• [Instruction]:
Once you find the line with "介護老人保健施設: 1332864 -> 464191" in the entries below, return exactly every line from it through the line with "通所介護: 157660 -> 287760".

• [Raw data]:
_ _ _ _ _ _ _

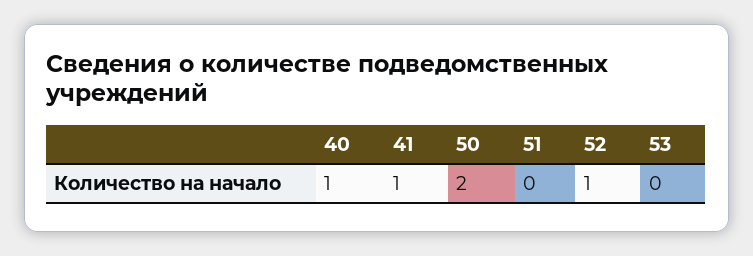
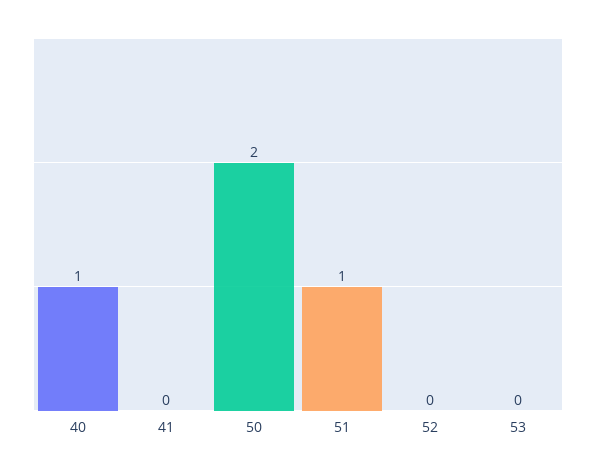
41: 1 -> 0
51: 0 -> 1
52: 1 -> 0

_ _ _ _ _ _ _

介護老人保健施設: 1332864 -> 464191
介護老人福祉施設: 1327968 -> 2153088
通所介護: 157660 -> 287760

_ _ _ _ _ _ _

• [Task response]:
介護老人保健施設: 1332864 -> 464191
介護老人福祉施設: 1327968 -> 2153088
通所介護: 157660 -> 287760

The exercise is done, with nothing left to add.